Marker effects models[1][2][3] (MEM) explicitly include random effects for genomic markers. In typical genetic evaluations using MEM the large majority of animals involved have not been genotyped. However, when related to genotyped animals, non-genotyped animals' marker effects can be predicted by imputation of their genotypes from their genotyped relatives by regression. In the form of the MEM currently used in national cattle evaluations, this imputation is not explicit. This form is called the "hybrid model" in Fernando, et al. (2016), but is also commonly referred to as the super hybrid model.

Because of this imputation of genotypes for non-genotyped animals, the super hybrid MEM includes an effect for marker effects plus residual imputation errors for non-genotyped animals. This effect is often called the residual polygenic effect (RPE).
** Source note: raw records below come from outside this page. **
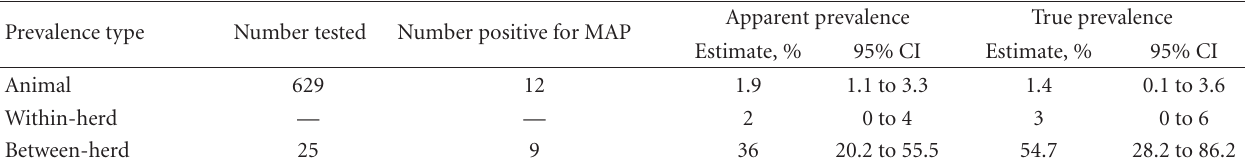
Table 1: Apparent and true prevalence estimates for animal, within-herd, and between-herd prevalences derived from 629 Boer goats in 25 Missouri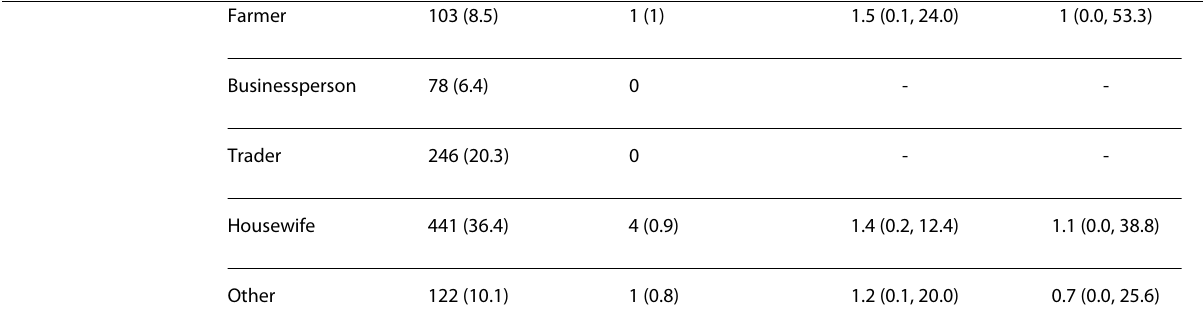
Table 1: Antenatal population: Characteristics and unadjusted and adjusted OR for HIV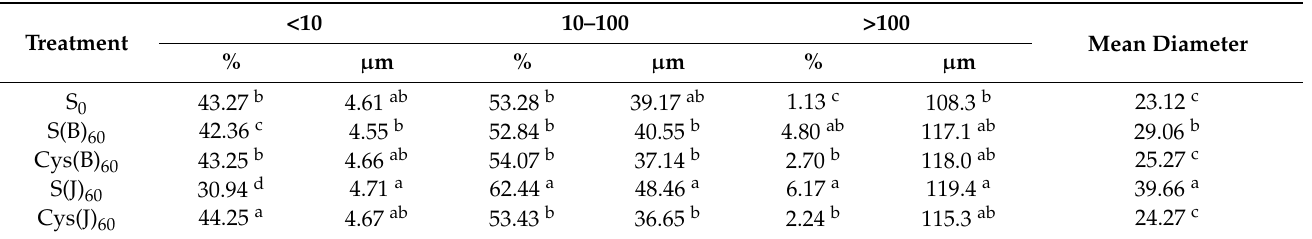
Table 2. Effects of cysteine and inorganic sulfur application at different stages on distribution of GMP particles volume.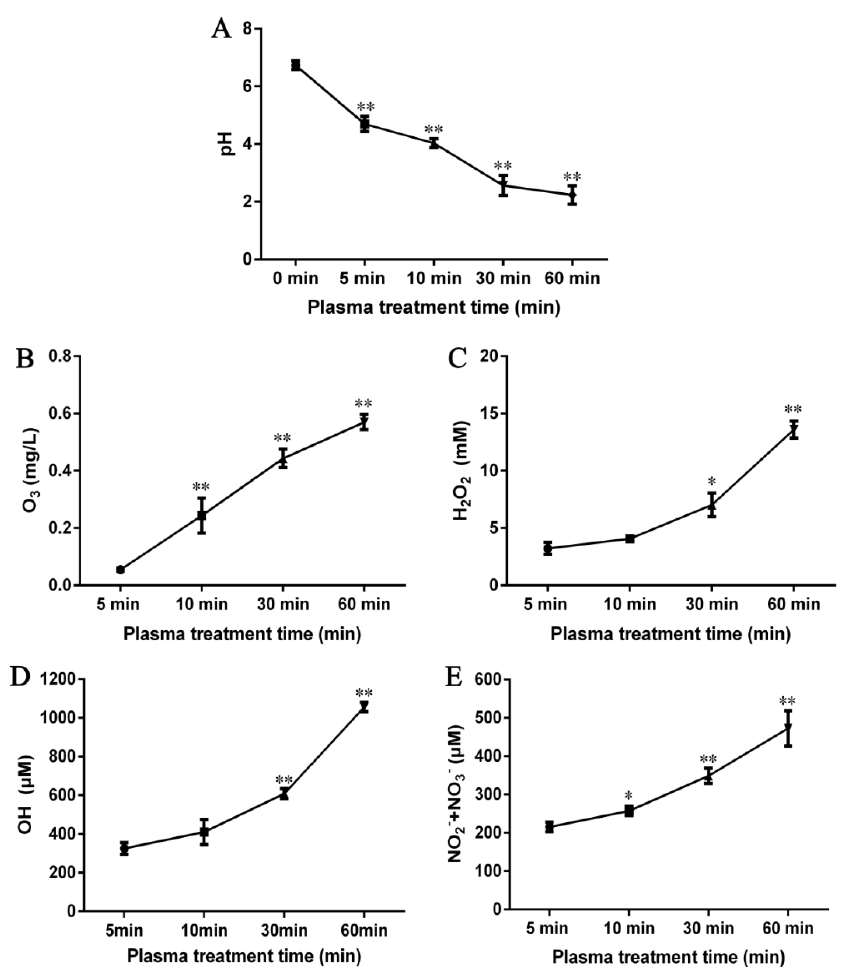
Figure 3. The pH value ( A ) and concentrations of O 3 ( B ), H 2 O 2 ( C ), •OH ( D ), and total NO 2− and NO 3− ( E ) in CJAP plasma with treatment times of 5 min, 10 min, 30 min, and 60 min. Data are presented as means ± SE ( n = 3) in the pH and reactive oxygen and nitrogen species (RONS) detection assays. Asterisks represent statistically significant differences from 5 min (* p < 0.05, ** p < 0.01).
Current marker effects fit in the MEM do not account for all the genetic variation. Therefore, in the MEM implemented for genetic evaluations, an extra polygenic effect (EPE) is often included. The EPE is fit as a traditional PBLUP with genetic covariance between animals described by the numerator relationship matrix.

The final EPD for genotyped animals is calculated as,

${\displaystyle EPD_{g}={\frac {M_{g}{\hat {\alpha }}+EPE_{g}}{2}}}$

where ${\displaystyle M_{g}}$ is a matrix of marker values for genotyped animals (g), and ${\displaystyle {\hat {\alpha }}}$ are the predictions of the marker effects. The 2 in the denominator on the left side of the expression is because the values are solved on the breeding value scale.
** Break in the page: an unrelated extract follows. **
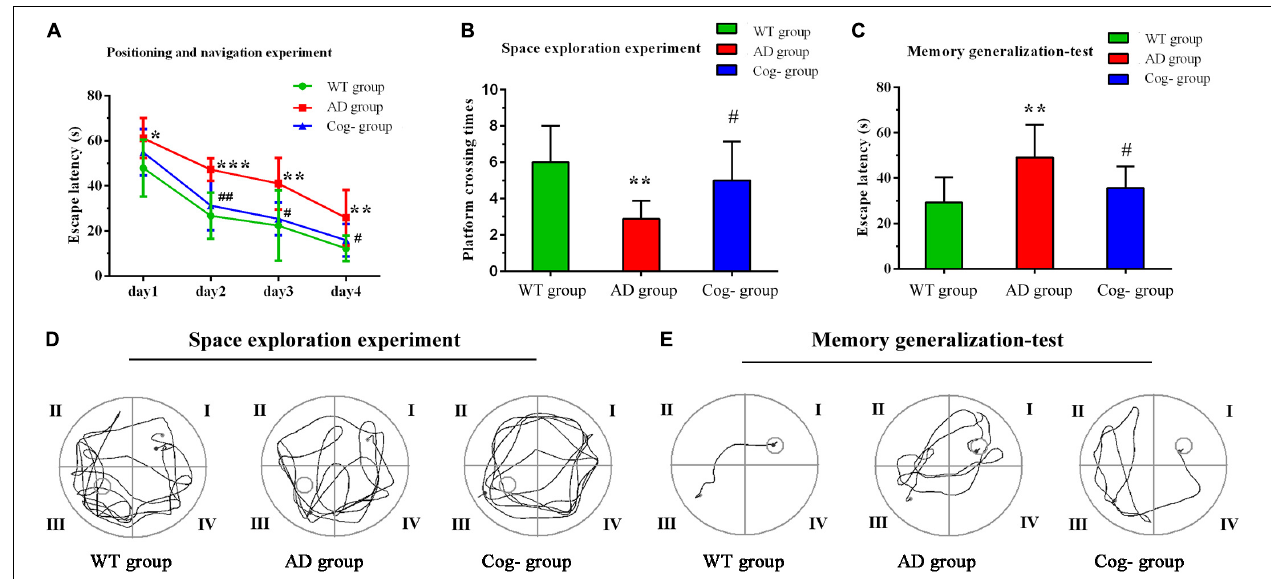
FIGURE 3 | Cognition performance after cognitive training in APP/PS1 mice. (A–E) Learning memory and memory generalization ability after cognitive training. (A) The escape latency of each group in the Morris water maze. (B) The escape platform crossing times of each group in the Morris water maze. (C) The escape latency of each group in the memory generalization test. (D) Representative diagram of each group in the space exploration experiment. (E) Representative diagram of each group in the memory generalization test. * P < 0.05 compared with the WT group, ** P < 0.01 compared with the WT group, *** P < 0.001 compared with the WT group, # P < 0.05 compared with the AD group, ## P < 0.01 compared with the AD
The EPD for the non-genotyped animals is,

${\displaystyle EPD_{n}={\frac {RPE+EPE_{n}}{2}}}$

A more detailed description of how the MEM are used in US national beef cattle evaluations can be found in Golden, et al. (2018)[4]

References

1. Fernando, R. L., H. Cheng, B. L. Golden, and D. J. Garrick. 2016. Computational strategies for alternative single-step Bayesian regression models with large numbers of genotyped and non-genotyped animals. Genet. Sol and Evol. 46:96 DOI: 10.1186/s12711-016-0273-2.
2. Fernando RL. Genetic evaluation and selection using genotypic, phenotypic and pedigree information. In: Proceedings of the 6th World Congress on Genetics Applied to Livestock Production: 11–16 January 1998. vol. 26. Armidale; 1998. pp. 329–36.
3. Meuwissen THE, Hayes BJ, Goddard ME. Prediction of total genetic value using genome-wide dense marker maps. Genetics. 2001;157:1819–1829. [PMC free article] [PubMed]
4. Golden, B. L., M. L. Spangler, W. M. Snelling, and D. J. Garrick. 2018. Current single-step national beef cattle evaluation models used by the American Hereford Association and International Genetic Solutions, computational aspects, and implications of marker selection. In Proc. Beef Improvement Federation 11th genetic prediction workshop refining genomic evaluation and selection indices. Pp 14-22.